## Texte à lire
Fortune n’est pas un simple recueil de poèmes, mais plutôt une « suite » ou un ensemble de « variations » au même titre que les deux précédents ouvrages de l’auteur. Ici, une narration fragmentée reprend une traversée ferroviaire d’un personnage, Étienne, surnommé « Leblanc », d’une côte à une autre, d’une mer à une autre. Ce qu’il perçoit ainsi que ce qu’il a laissé, ce qui le traverse dans les instants de torpeur ainsi que ce qu’il projette pour son arrivée influent musicalement sur la composition du livre aussi bien que sur ses rythmes. Par ailleurs, ce dernier opus prend ses distances avec les précédents qui s’inscrivaient tous dans la composition et le prolongement des Motets de l’auteur – ne serait-ce que par la récurrence des personnages. Un lien demeure toutefois avec son dernier, Variations de Jan, en ce que la Guerre de Troie en constitue l’arrière-plan lancinant. L’histoire fait retour sans cesse, percutant l’intime et provoquant les heurts métriques, ses syncopes, autant que l’allongement du vers parfois quand il s’agit de faire retour, ou tenter une synthèse de cette multiplicité d’approches. Les échos sont multiples : Conrad et Joyce, Maïakovski et Khlebnikov, Henry James et Homère. Mais surtout, les temps présents – avec leurs révoltes, leurs exils et leurs luttes – agitent un corps entre précipitation (panique) et méditation (pensée). Sans trame narrative, sans les sens sollicités sans cesse et sans l’invention en chemin, ce qui s’approche ici de l’élégie ne semblerait pouvoir trouver de voix chez cet auteur.

## Tâches à accomplir
**A.** Selon la présentation de Fortune, quel surnom est donné à Étienne ?
**B.** Rédigez la suite de la présentation de Fortune, après sa dernière phrase.

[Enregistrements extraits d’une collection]

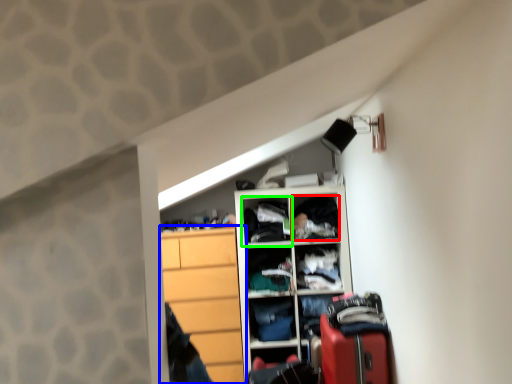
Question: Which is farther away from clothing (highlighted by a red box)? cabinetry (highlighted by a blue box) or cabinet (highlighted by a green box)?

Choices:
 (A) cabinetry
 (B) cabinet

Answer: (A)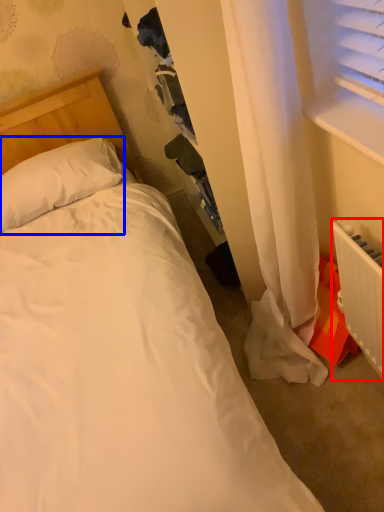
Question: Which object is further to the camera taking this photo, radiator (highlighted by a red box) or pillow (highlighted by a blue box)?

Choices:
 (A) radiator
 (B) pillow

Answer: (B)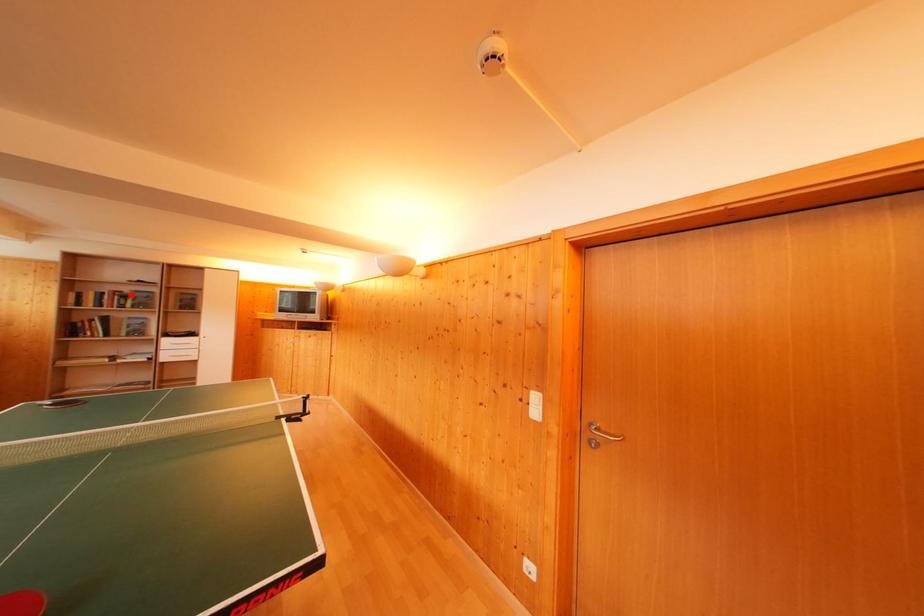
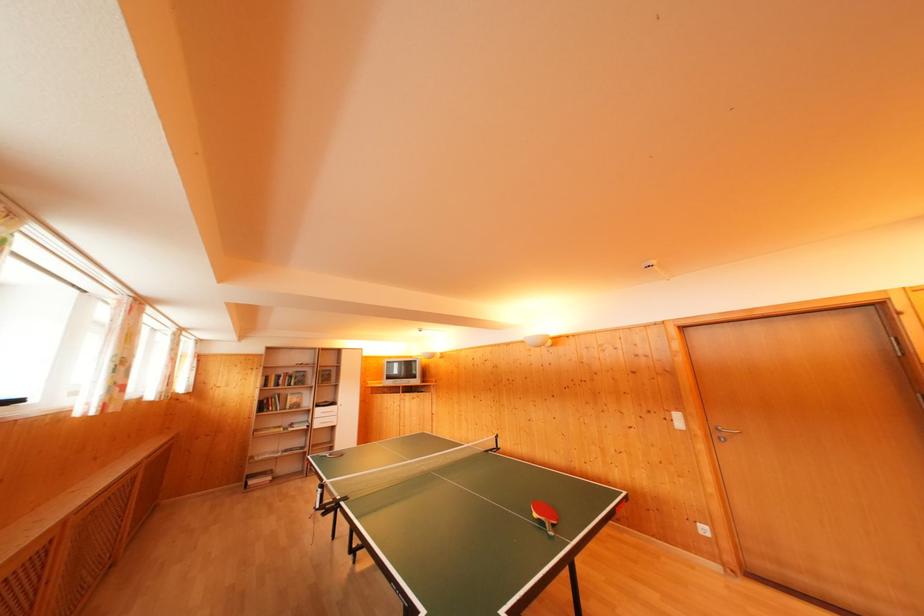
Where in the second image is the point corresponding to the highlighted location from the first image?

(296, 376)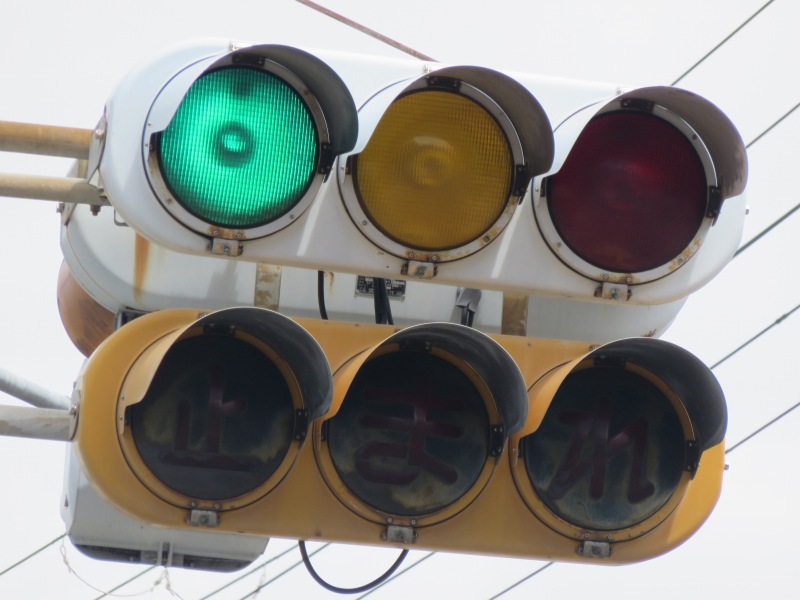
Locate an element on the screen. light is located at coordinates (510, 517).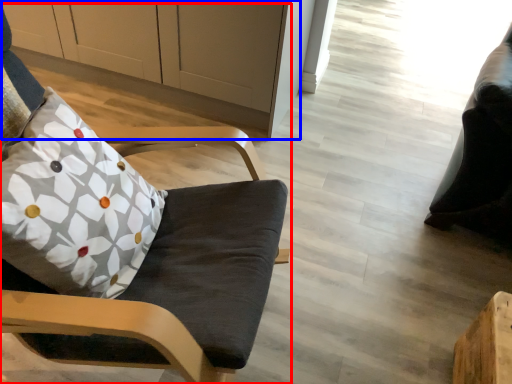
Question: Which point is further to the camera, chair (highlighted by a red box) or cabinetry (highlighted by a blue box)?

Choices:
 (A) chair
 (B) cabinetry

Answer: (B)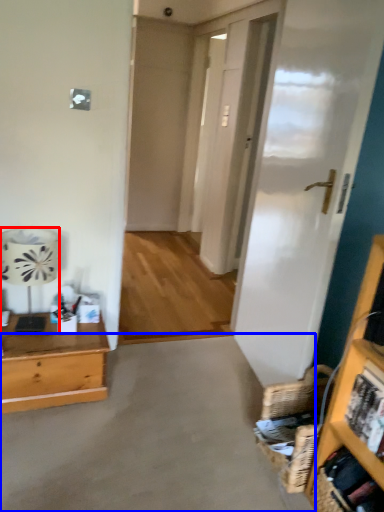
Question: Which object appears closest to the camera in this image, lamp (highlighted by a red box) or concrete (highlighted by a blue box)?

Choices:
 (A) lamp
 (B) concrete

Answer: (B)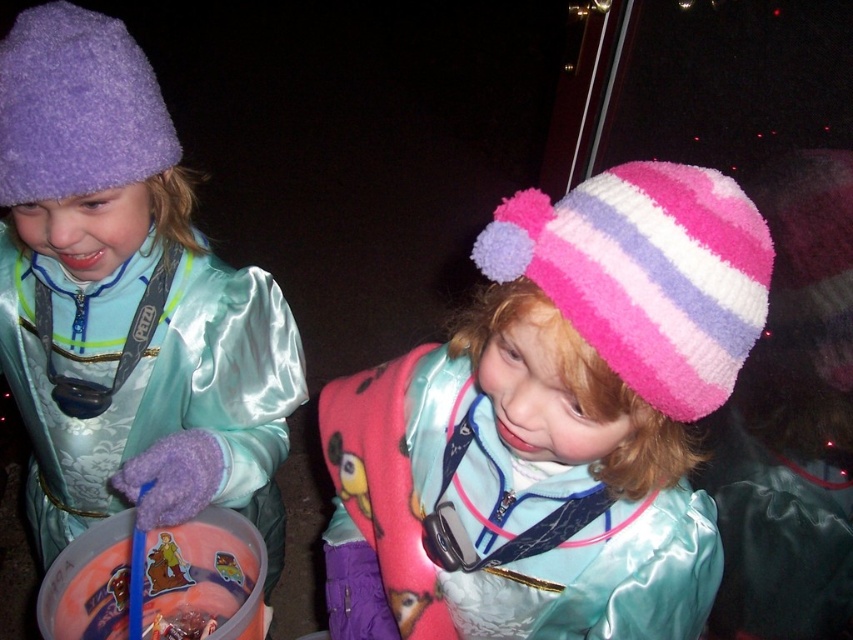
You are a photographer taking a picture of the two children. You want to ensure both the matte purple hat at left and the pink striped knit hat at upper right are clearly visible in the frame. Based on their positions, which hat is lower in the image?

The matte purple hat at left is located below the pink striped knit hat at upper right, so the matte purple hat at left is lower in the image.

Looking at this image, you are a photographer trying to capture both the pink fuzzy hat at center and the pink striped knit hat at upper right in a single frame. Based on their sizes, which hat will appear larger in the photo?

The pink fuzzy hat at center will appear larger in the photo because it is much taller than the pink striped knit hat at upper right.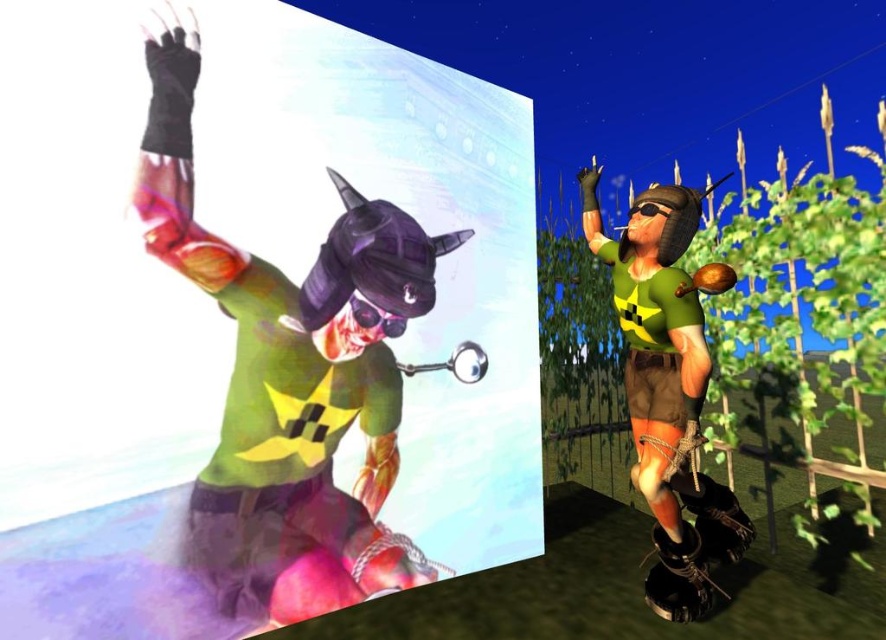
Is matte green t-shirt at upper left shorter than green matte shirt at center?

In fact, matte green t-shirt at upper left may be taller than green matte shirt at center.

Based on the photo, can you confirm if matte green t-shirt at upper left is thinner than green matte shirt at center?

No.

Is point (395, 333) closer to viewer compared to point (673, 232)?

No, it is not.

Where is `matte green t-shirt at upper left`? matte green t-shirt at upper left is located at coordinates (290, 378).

## Réponses dans l’ordre
**A.** Leblanc.

**B.**
Philippe Blanchon (1967), écrivain, poète et traducteur, est l’auteur d’un cycle, Motets (La Nerthe, 2015), commencé avec La Nuit jetée (Comp’Act, 2005), qui l’occupa plus de deux décennies et ses deux précédents livres de poésie sont Suites peintes de Martin (La Lettre volée, 2016) et Variation de Jan (La Barque, 2018). Il est aussi l’auteur d’essais et de biographies concernant James Joyce, Louis Althusser ou Gertrude Stein parus respectivement chez Golias, La Nerthe et Gallimard. Critique, il a collaboré à diverses revues depuis 2000, écrivant plus d’une centaine d’articles ou d’études – sur la poésie, la littérature, la philosophie et le cinéma. Enfin, il a traduit de nombreux auteurs anglo-saxons, dont James Joyce, William Faulkner, Karl Rakosi, Conrad Aiken, Malcolm Lowry, etc. pour différents éditeurs.

https://www.sitaudis.fr/Parutions/philippe-blanchon-fortune-1676323518.php

Philippe Blanchon, Fortune par Véronique Vassiliou

Un je à l’est et l’autre à l’ouest

Fortune nous est donnée que de lire Philippe Blanchon, de le lire non en fin traducteur, mais de le lire en auteur, en auteur délicat. Philippe Blanchon nous livre un chant neuf en neuf temps. Des temps comptines et comptés : avec un prélude, un départ, des quais et côtes, côtes et terres, terres et guerres, guerres et quais, puis une issue, une fortune contre-chant et un final.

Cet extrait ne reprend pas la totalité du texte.